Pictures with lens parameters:
::::
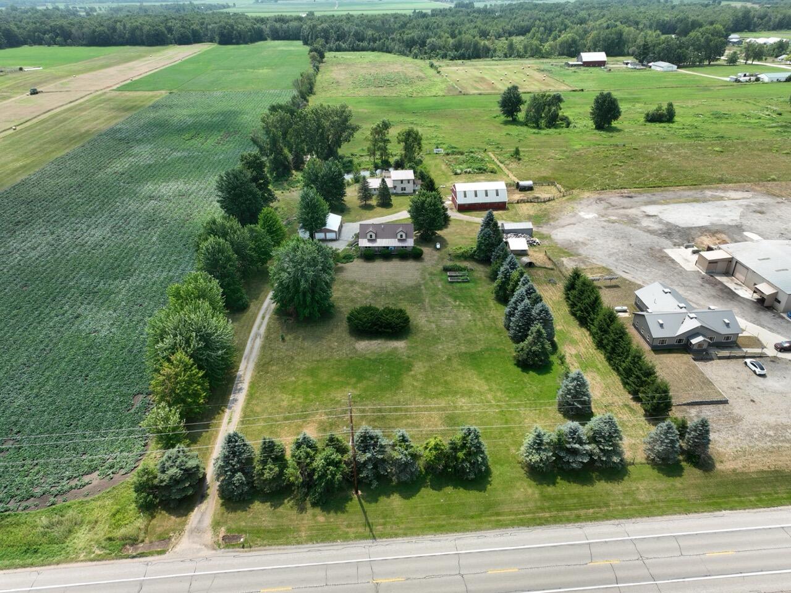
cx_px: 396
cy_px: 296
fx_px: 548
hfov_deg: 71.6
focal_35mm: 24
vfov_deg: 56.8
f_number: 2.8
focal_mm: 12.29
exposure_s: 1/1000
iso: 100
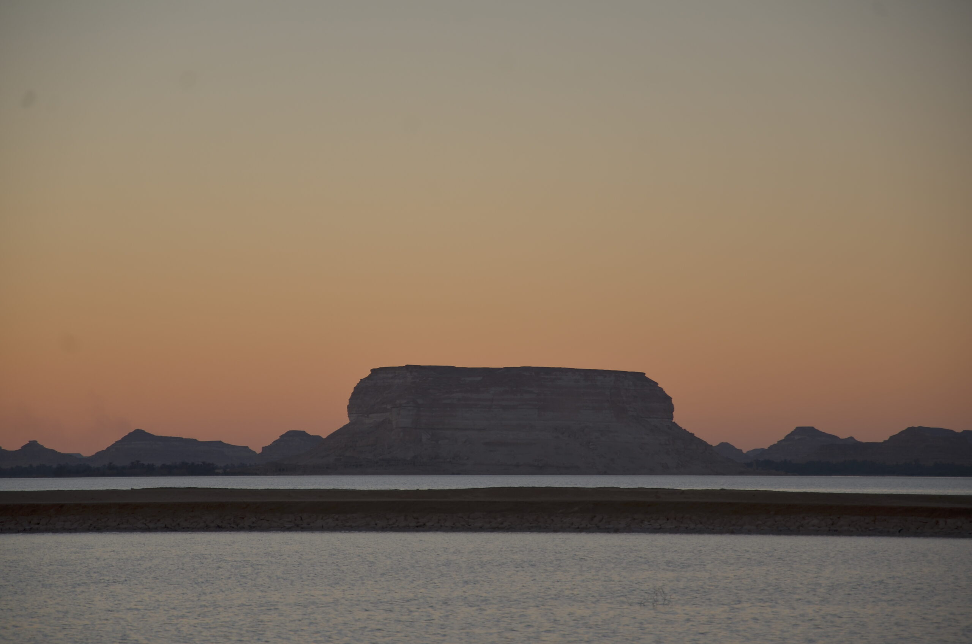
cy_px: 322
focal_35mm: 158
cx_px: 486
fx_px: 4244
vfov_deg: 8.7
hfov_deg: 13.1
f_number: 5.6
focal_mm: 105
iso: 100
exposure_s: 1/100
::::
▶ **Work to complete**
Pictures are to be dropped, and every record is to be copied exactly.

▶ **Expected answer**
cx_px: 396
cy_px: 296
fx_px: 548
hfov_deg: 71.6
focal_35mm: 24
vfov_deg: 56.8
f_number: 2.8
focal_mm: 12.29
exposure_s: 1/1000
iso: 100
cy_px: 322
focal_35mm: 158
cx_px: 486
fx_px: 4244
vfov_deg: 8.7
hfov_deg: 13.1
f_number: 5.6
focal_mm: 105
iso: 100
exposure_s: 1/100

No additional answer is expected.